Ten igloos are being installed as part of the “Winter on Argyle” program, with eight already placed as of Wednesday. The igloos are stationed outside local businesses, hoping to give them extra space for outdoor dining during the cold months.
Two more of the structures will be installed this week, said Justin Weidl, director of neighborhood services for chamber group Uptown United.
The igloos help winterize Argyle’s Chicago Alfresco program, the city sponsored outdoor space meant to provide more public gathering areas during the pandemic. The new space, which includes colorful furniture and decor along Argyle, debuted in October as the outdoor dining season was coming to a close.
A second grant from the city allowed for the winterization effort, Weidl said.
With the grant, Uptown United bought the “Hypedomes,” the brand name for the plastic shelters.
“The plaza space already exists but it wouldn’t be able to function without being winterized,” he said. “We wanted to do something that’s eye catching and interesting, do something special for Argyle.”
The igloos are meant to serve single parties, and they utilize furniture bought as part of the Alfresco program. The igloos aren’t heated, but local businesses have the option of adding heaters.
With coronavirus again surging and a new city order requiring vaccination to be in restaurants and other public places, businesses will again have to get creative to keep customers this winter, Weidl said.

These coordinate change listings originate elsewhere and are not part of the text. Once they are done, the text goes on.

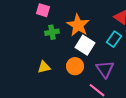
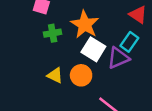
yellow triangle: (44, 67) -> (55, 75), moved, turned 40
purple triangle: (105, 69) -> (118, 58), moved, turned 42

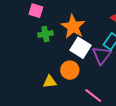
purple triangle: (118, 58) -> (102, 55), turned -30
yellow triangle: (55, 75) -> (50, 82), moved, turned -32

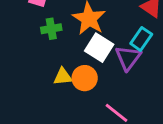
yellow triangle: (50, 82) -> (63, 77), moved

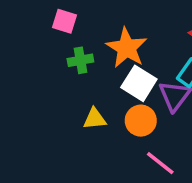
orange circle: (85, 78) -> (141, 121), moved

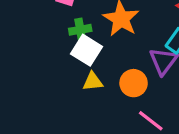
white square: (139, 83) -> (86, 50), moved

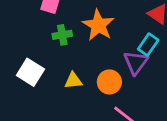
white square: (86, 50) -> (30, 72), moved

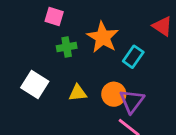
cyan rectangle: (148, 45) -> (133, 57), moved
purple triangle: (136, 63) -> (132, 101), moved

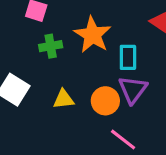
cyan rectangle: (133, 57) -> (128, 57), turned -35
purple triangle: (132, 101) -> (133, 90), moved

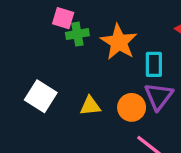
green cross: (51, 46) -> (77, 34), moved

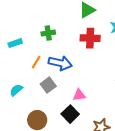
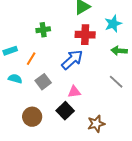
cyan rectangle: (15, 43) -> (10, 51), moved
blue arrow: (60, 63) -> (72, 60), moved, turned -55
cyan semicircle: (16, 90) -> (15, 79), moved, turned 56

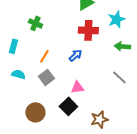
green cross: (43, 30) -> (35, 23), moved, turned 32
cyan rectangle: (10, 51) -> (13, 46), turned -56
orange line: (31, 59) -> (44, 56), moved
blue arrow: (72, 60) -> (75, 55), size x0.6

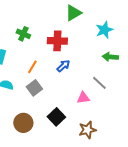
red cross: (88, 30) -> (57, 41), moved
gray line: (119, 77) -> (99, 83), moved
pink triangle: (77, 87) -> (83, 98), moved

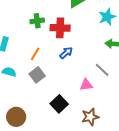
green cross: (23, 34) -> (37, 21), moved, turned -32
brown circle: (23, 123) -> (16, 117), moved

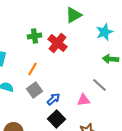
red cross: (60, 28) -> (58, 43), turned 36
blue arrow: (66, 53) -> (54, 99), moved

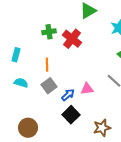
orange line: (32, 69) -> (47, 65), turned -32
pink triangle: (84, 100) -> (87, 89), moved

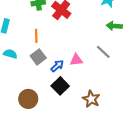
brown circle: (28, 128) -> (28, 99), moved
brown star: (102, 128) -> (91, 99), turned -30

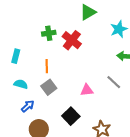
blue arrow: (57, 66) -> (28, 106), moved

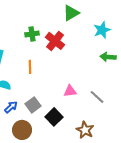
gray line: (114, 82) -> (97, 97), moved
gray square: (49, 87) -> (33, 105), moved

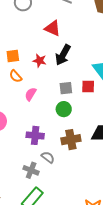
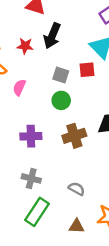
gray square: (66, 88) -> (61, 75), turned 32
gray semicircle: (48, 157) -> (77, 189), moved

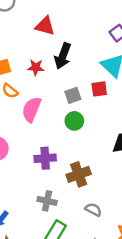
gray square: (61, 75) -> (73, 95), turned -35
pink semicircle: (19, 87) -> (32, 109), size x1.5
brown cross: (74, 136) -> (79, 174), moved

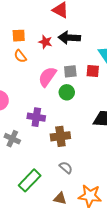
black arrow: (63, 56) -> (69, 38), turned 60
pink semicircle: (32, 109) -> (47, 77), moved
gray cross: (47, 201) -> (12, 139), moved

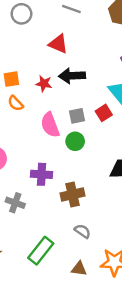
red square: (93, 71) -> (104, 113), turned -32
pink semicircle: (47, 77) -> (50, 125), turned -50

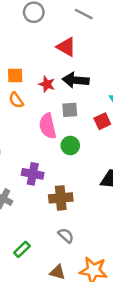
gray square: (77, 116) -> (70, 110), moved
green rectangle: (41, 251) -> (22, 249), size x0.6

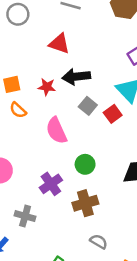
gray square: (70, 110) -> (88, 106), moved, turned -35
green circle: (70, 146) -> (85, 164), moved
purple cross: (33, 174) -> (51, 184), turned -35

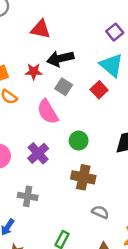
gray square: (88, 106) -> (64, 87), moved
purple cross: (51, 184) -> (38, 153), moved
brown cross: (85, 203) -> (83, 177), turned 35

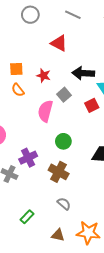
black arrow: (60, 58) -> (83, 73), moved
pink semicircle: (48, 112) -> (45, 111), turned 30
purple cross: (38, 153) -> (28, 158), moved

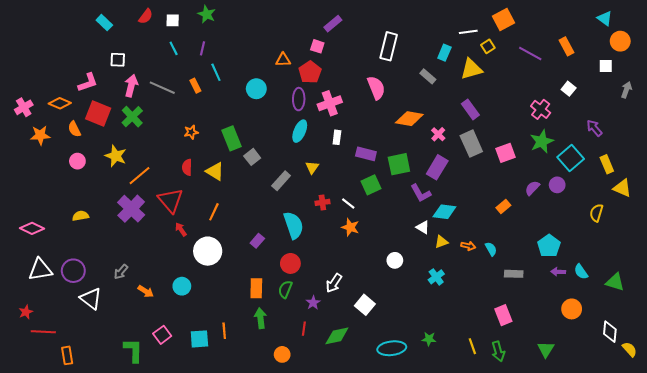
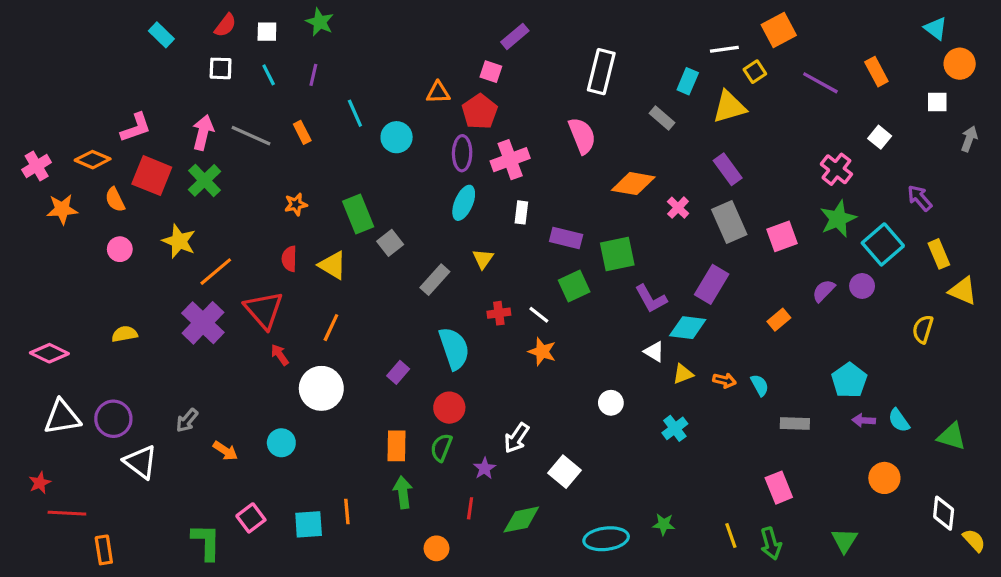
white square: (118, 60) -> (221, 68), moved
cyan line: (216, 72) -> (355, 113), moved
purple rectangle: (437, 167) -> (712, 284), moved

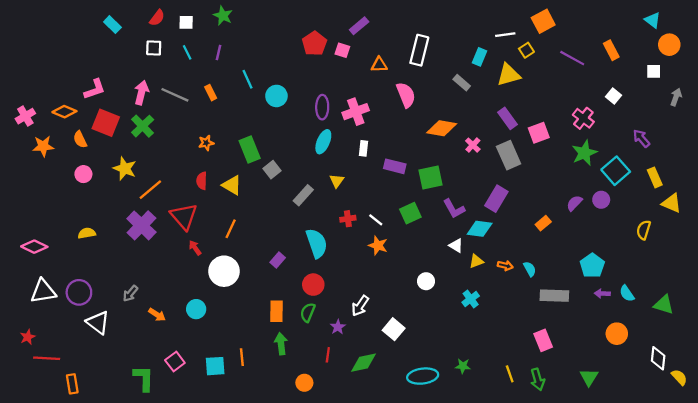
orange triangle: (438, 92) -> (379, 65), moved
red pentagon: (480, 112) -> (314, 44), moved
pink square: (782, 236) -> (539, 133), moved
green square: (574, 286) -> (410, 213), moved
gray rectangle: (795, 424) -> (554, 296), size x1.4

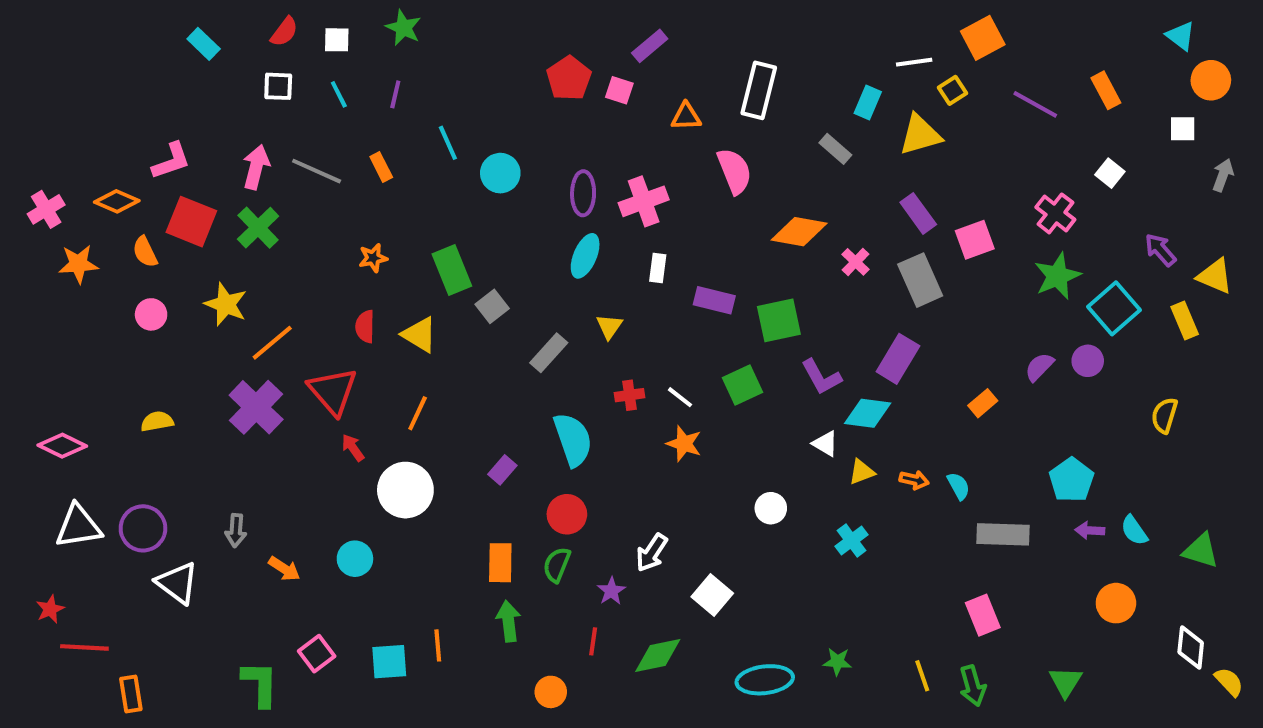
yellow triangle: (671, 203) -> (1215, 276), moved
gray arrow: (130, 293) -> (236, 530), turned -36

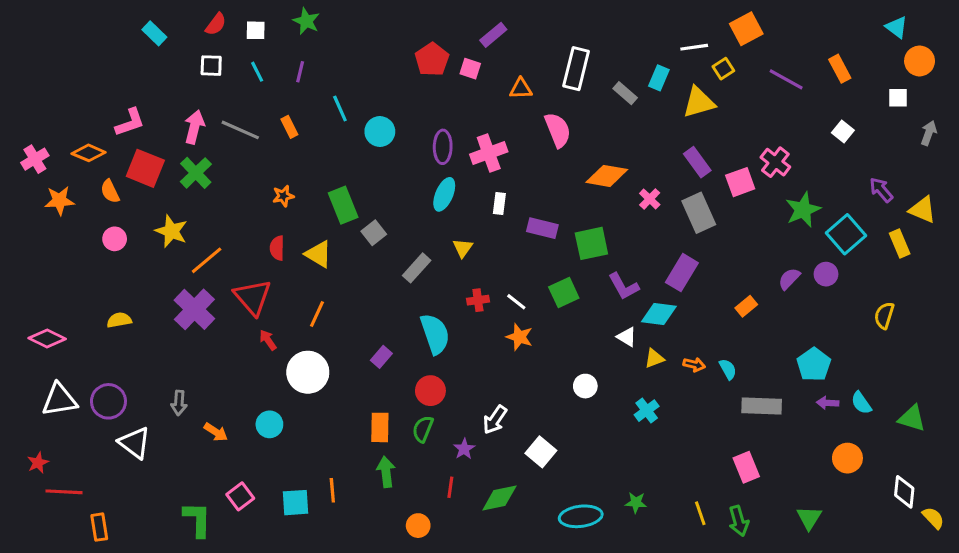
gray rectangle: (835, 149) -> (625, 93), moved
pink cross: (1055, 213) -> (775, 162), moved

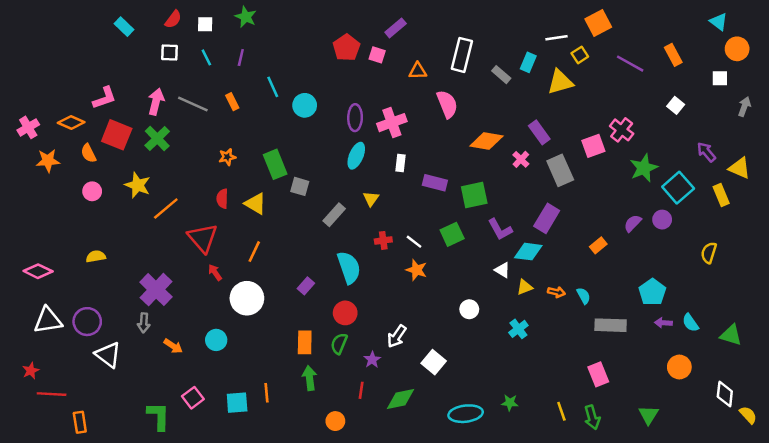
purple rectangle: (697, 162) -> (539, 132), moved
gray square: (374, 233) -> (300, 186), turned -36
purple cross: (194, 309) -> (156, 290), moved

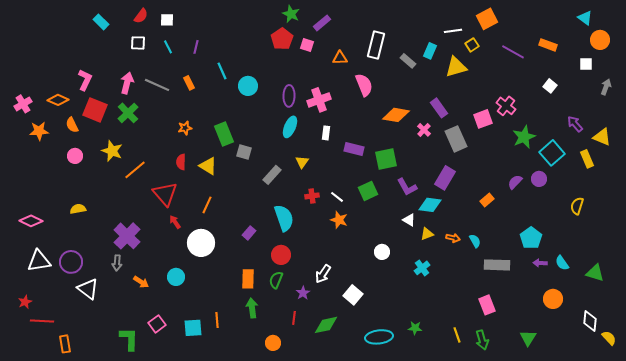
green star: (246, 17) -> (291, 14), moved
orange rectangle: (673, 55) -> (548, 45), turned -42
pink L-shape: (104, 98) -> (85, 80), turned -45

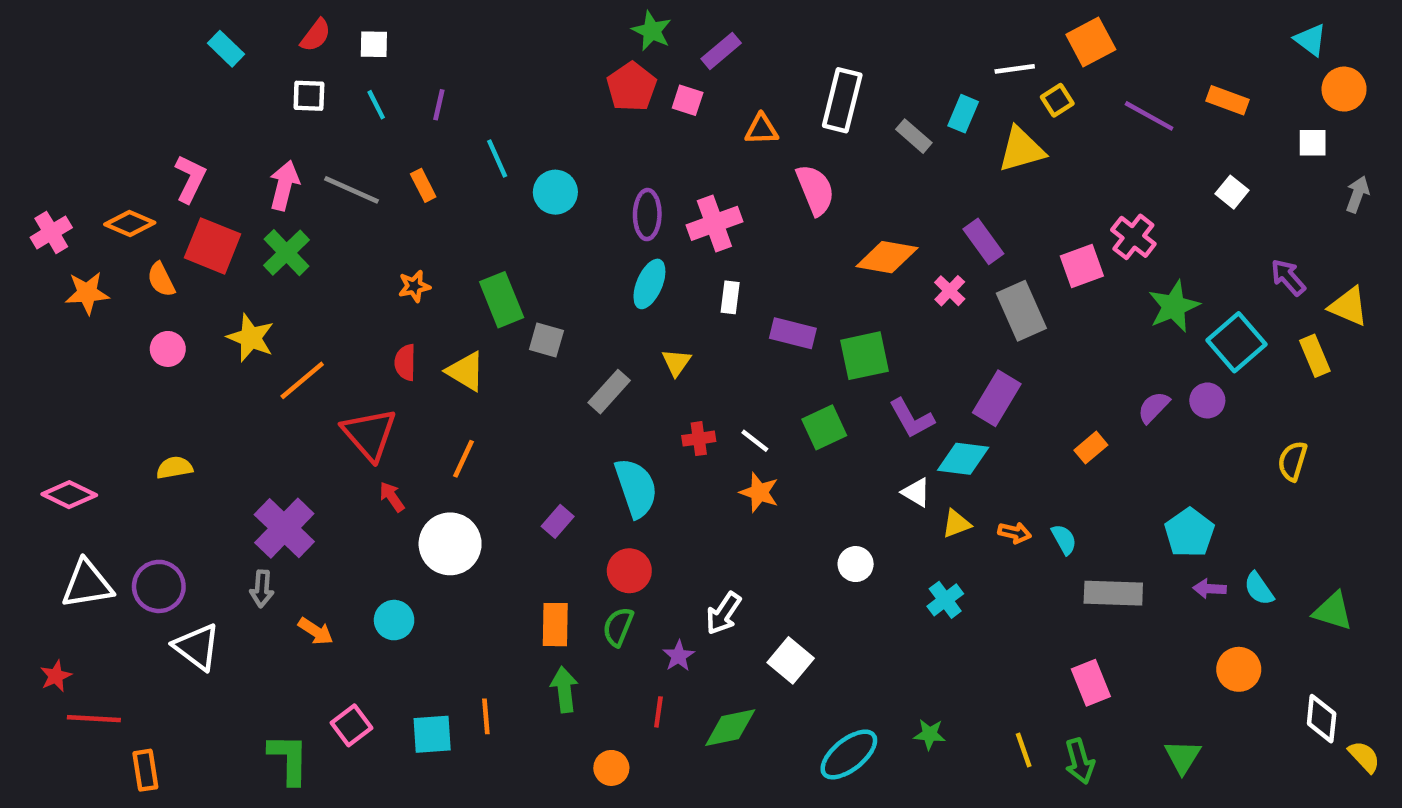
cyan ellipse: (379, 337) -> (849, 754), turned -32

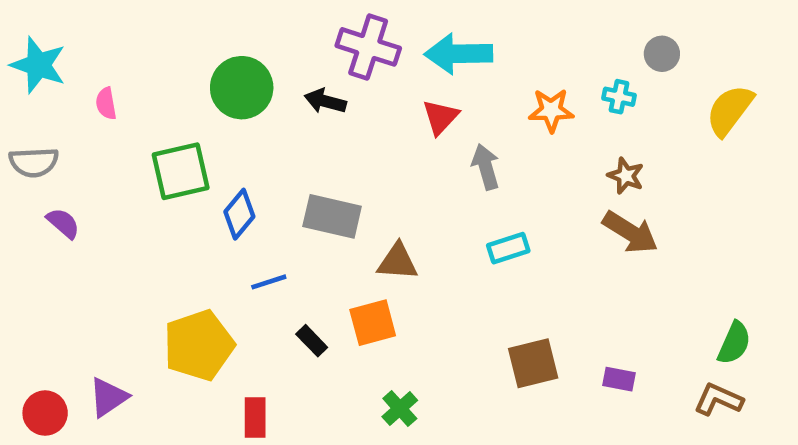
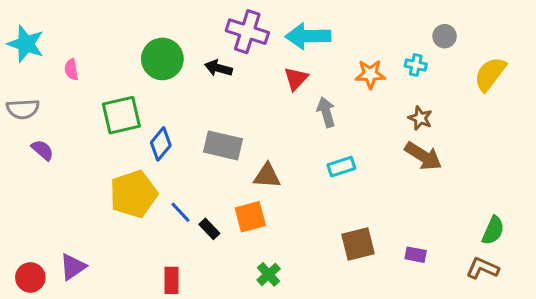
blue line: (269, 282) -> (181, 212), moved, turned 65
yellow pentagon: (199, 345) -> (134, 194), moved

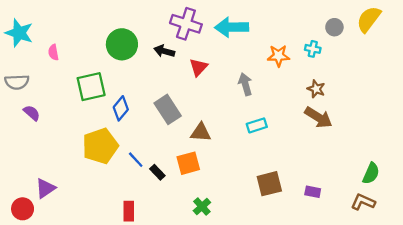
yellow semicircle: (490, 74) -> (369, 19), moved
red triangle: (296, 79) -> (198, 67), moved
gray rectangle: (223, 145) -> (168, 109), turned 44
purple triangle: (73, 267) -> (45, 188), moved

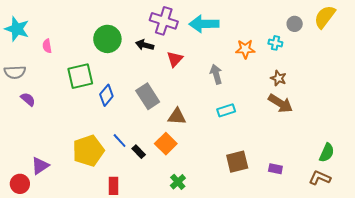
yellow pentagon: (100, 146) -> (88, 151), moved
orange square: (188, 163) -> (166, 144), turned -30

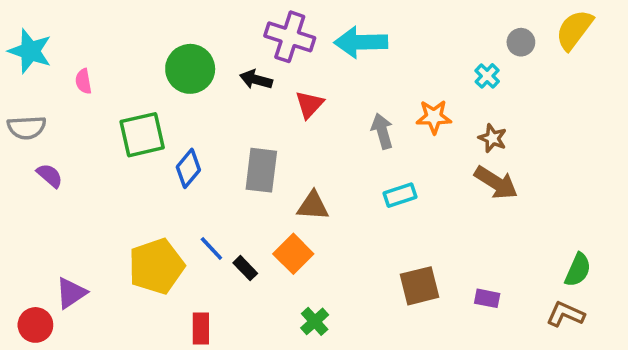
cyan cross: (275, 43) -> (487, 76), turned 32
orange star: (245, 49) -> (434, 117), moved
gray rectangle: (148, 96) -> (261, 170), turned 40

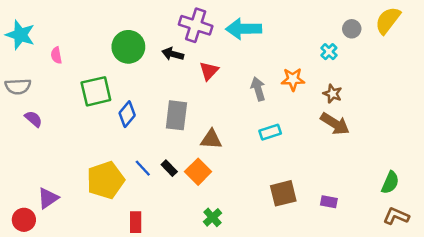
black rectangle: (245, 268) -> (169, 168), moved
brown L-shape: (565, 314) -> (396, 216), moved

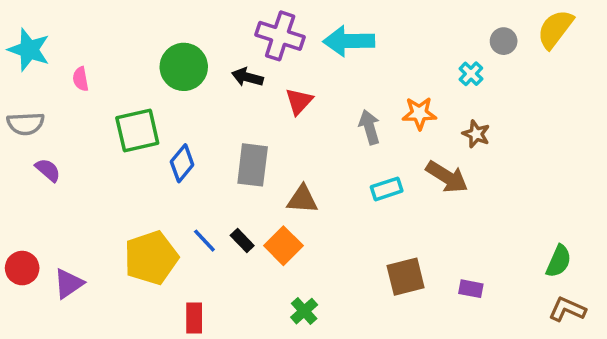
brown arrow: (335, 124) -> (447, 177), moved
red circle: (24, 220) -> (22, 268), moved

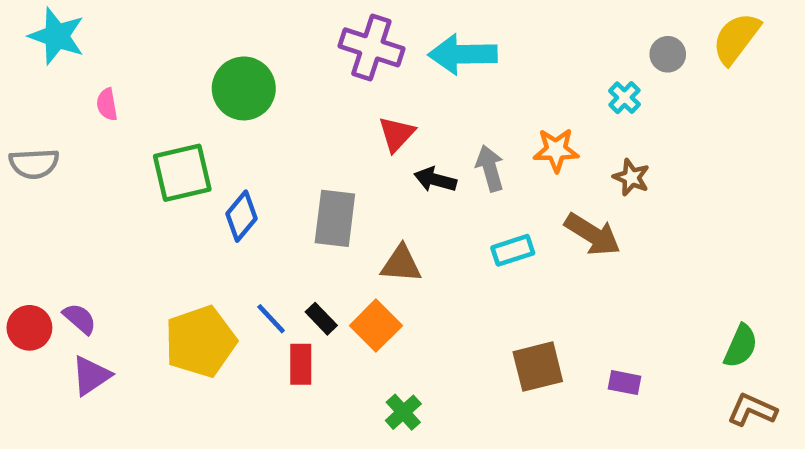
cyan star: (29, 50) -> (57, 36), moved
black arrow: (247, 77) -> (435, 180), moved
purple semicircle: (48, 170) -> (80, 319), moved
red circle: (22, 268) -> (29, 328), moved
red rectangle: (194, 318) -> (301, 364), moved

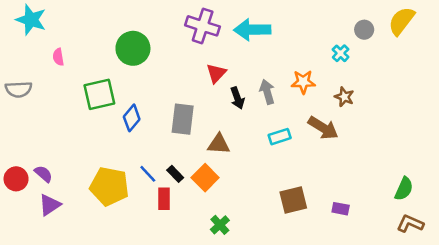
black arrow: (435, 180) -> (237, 98), turned -125
yellow pentagon: (200, 341) -> (109, 186), turned 30

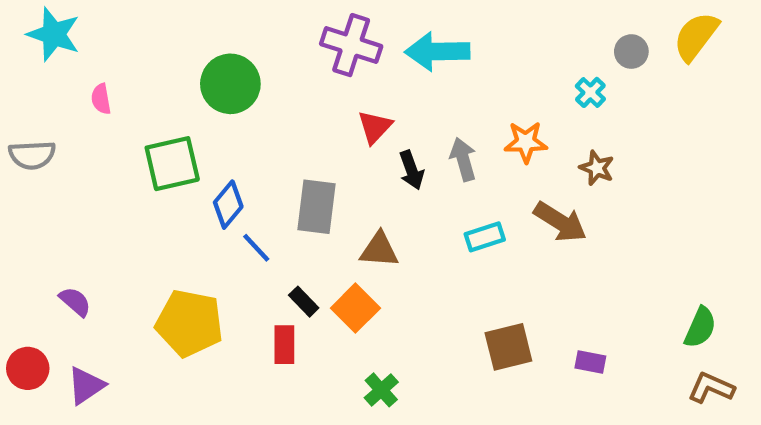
blue line: (148, 174) -> (256, 248), moved
red circle: (16, 179) -> (28, 368), moved
purple triangle: (50, 205) -> (86, 386), moved

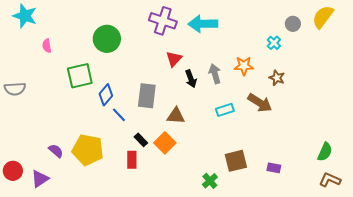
gray semicircle: (32, 155) -> (15, 89), moved
purple semicircle: (75, 302) -> (56, 151), moved
green cross: (381, 390) -> (210, 181), moved

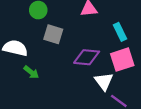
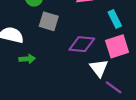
green arrow: (31, 72) -> (27, 59), turned -42

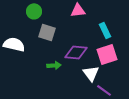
green arrow: (27, 59) -> (54, 65), moved

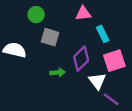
cyan rectangle: (105, 30) -> (103, 34), moved
purple diamond: (76, 52) -> (81, 59), turned -50

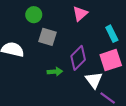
pink triangle: (83, 14) -> (80, 14), turned -35
cyan rectangle: (103, 34) -> (112, 34), moved

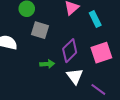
cyan rectangle: (112, 34) -> (95, 19), moved
white triangle: (94, 80) -> (75, 76), moved

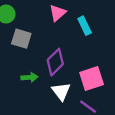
pink square: (101, 53) -> (92, 78), moved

Last year, many of the mom-and-pop restaurants along Argyle turned to take-out only. Some Argyle business may opt for take-out only instead of trying to enforce the vaccine mandate for indoor dining, Weidl said. That makes the outdoor dining stations even more or a necessity.
The idea is that people can still visit Argyle if they order take-out and eat in the igloos.
The igloos will remain up through the winter and into the spring. They have been placed next to businesses who have signed on to care for them, but the igloos are not for any restaurant’s exclusive use, Weidl said.
“Anything we’re trying to do to help the businesses on Argyle, we’re trying,” Weidl said.